▸ Description of the task:
According to the passage on Noah's ark, which three-letter root does the Hebrew word for "pitch" share with the Hebrew word for "atonement"?

▸ Passage for review:
◇ ◇ ◇ ◇ ◇

Noah’s Floating Cross
In commenting on the next passage, I will cover all of the apologetics and logistical questions about the physical ark, the extent and manner of the flood, any change to the earth’s atmosphere and topography, and the dispersion of the animals across the globe afterwards. A few exceptions to that will feature in the gospel symbolism from here in 6:14-7:10. You should also hold a place in Peter’s two letters because the third chapter to both of his letters become a New Testament interpretation and application of this account.
Universal Judgment
Covenant Inclusion
Creational Preservation
Sacrificial Provision
About those points two through four, we will notice that the basic realities of the covenant that God will make with Noah on the other side of the Flood are anticipated and placed into the boat on this side of the Flood. That will teach us something about how the work of Christ does not eradicate the original plan of God, but in fact redeems and restores it.
Doctrine. When God judged the world the first time, He set a type and a norm, by sending a man to gather a people into a wooden wrath-shelter.
Universal Judgment
Remember the words from the end of last week’s text: ‘And God said to Noah, ‘I have determined to make an end of all flesh’ (v. 13). It is echoed here in five verses:
“For behold, I will bring a flood of waters upon the earth to destroy all flesh in which is the breath of life under heaven. Everything that is on the earth shall die … and every living thing that I have made I will blot out from the face of the ground … And all flesh died … Everything on the dry land … He blotted out every living thing” (6:17; 7:4, 21, 22, 23).
This is a clear, universal judgment. In 7:4, where God reveals what is coming, the regular Hebrew word for ‘rain’ (מָטַר) is used—so that it accumulates gradually at first—rather than something indicating an immediate monsoon. It may have been fitting for the fear of the death that awaited them to be drawn out over a period of a few days.
The work ‘ark’ (תֵּבָה) ordinarily means a box or chest.1 It is used in Exodus2 about the basket that the infant Moses was placed in upon the Nile to escape Pharaoh’s purge. Clearly this was more to ocean-liner scale, as one estimate, converting the ancient measurements to ours, has it at “450 feet long, 75 feet wide, and 45 feet high,”3 the length being “one and a half football fields.”4 And while we don’t know much about what ‘gopher wood’ (v. 14) is, it is interesting that the three-letter root of the word for ‘pitch’ (v. 14) which Noah is instructed to cover the wood with for sealing is k-p-r (כֹּפֶר), the very same as the Hebrew word for “atonement,” from which we derive the holiday Yom Kipper, or “day of atonement.” Now that may be, as one commentator says, “a happy verbal coincidence,”5 but this covering is to insulate Noah and his family from the waters of divine judgment.

◇ ◇ ◇ ◇ ◇

▸ Supplied material:
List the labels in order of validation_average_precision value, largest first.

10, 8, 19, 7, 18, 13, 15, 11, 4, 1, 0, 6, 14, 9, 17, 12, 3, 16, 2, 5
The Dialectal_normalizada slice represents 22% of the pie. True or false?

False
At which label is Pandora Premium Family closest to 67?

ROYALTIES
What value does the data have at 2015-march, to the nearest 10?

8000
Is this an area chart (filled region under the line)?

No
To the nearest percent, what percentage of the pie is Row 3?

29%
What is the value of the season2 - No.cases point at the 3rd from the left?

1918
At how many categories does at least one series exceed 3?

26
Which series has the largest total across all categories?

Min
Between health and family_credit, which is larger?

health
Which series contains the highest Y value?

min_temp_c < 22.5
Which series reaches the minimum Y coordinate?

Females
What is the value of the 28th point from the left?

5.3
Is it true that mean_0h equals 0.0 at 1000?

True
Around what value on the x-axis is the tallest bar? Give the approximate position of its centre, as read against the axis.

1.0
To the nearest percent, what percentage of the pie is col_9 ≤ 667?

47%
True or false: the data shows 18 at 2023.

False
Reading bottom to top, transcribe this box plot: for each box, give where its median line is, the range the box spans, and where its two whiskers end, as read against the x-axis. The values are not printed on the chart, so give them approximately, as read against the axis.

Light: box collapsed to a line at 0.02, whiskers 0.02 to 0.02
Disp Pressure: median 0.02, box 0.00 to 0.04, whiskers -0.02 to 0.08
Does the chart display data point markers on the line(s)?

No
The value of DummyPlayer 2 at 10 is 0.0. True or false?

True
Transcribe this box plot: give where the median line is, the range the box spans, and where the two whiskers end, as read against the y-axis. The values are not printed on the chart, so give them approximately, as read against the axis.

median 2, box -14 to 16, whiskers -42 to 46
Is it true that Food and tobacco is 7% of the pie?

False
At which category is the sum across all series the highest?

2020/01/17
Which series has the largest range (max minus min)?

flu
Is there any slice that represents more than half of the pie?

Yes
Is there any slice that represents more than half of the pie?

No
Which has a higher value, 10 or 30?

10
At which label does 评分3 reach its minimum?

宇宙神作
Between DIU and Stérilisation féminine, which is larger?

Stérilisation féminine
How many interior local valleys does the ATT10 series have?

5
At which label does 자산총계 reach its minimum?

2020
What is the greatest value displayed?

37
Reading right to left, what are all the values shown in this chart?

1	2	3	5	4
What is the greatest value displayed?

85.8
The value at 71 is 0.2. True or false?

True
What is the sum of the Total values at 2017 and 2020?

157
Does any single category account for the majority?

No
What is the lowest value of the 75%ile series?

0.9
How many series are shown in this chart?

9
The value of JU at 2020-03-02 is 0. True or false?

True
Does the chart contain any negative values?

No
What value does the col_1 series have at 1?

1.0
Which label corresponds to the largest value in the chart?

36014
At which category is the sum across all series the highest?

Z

◇ ◇ ◇ ◇ ◇

▸ Final answer:
The root k-p-r (כֹּפֶר).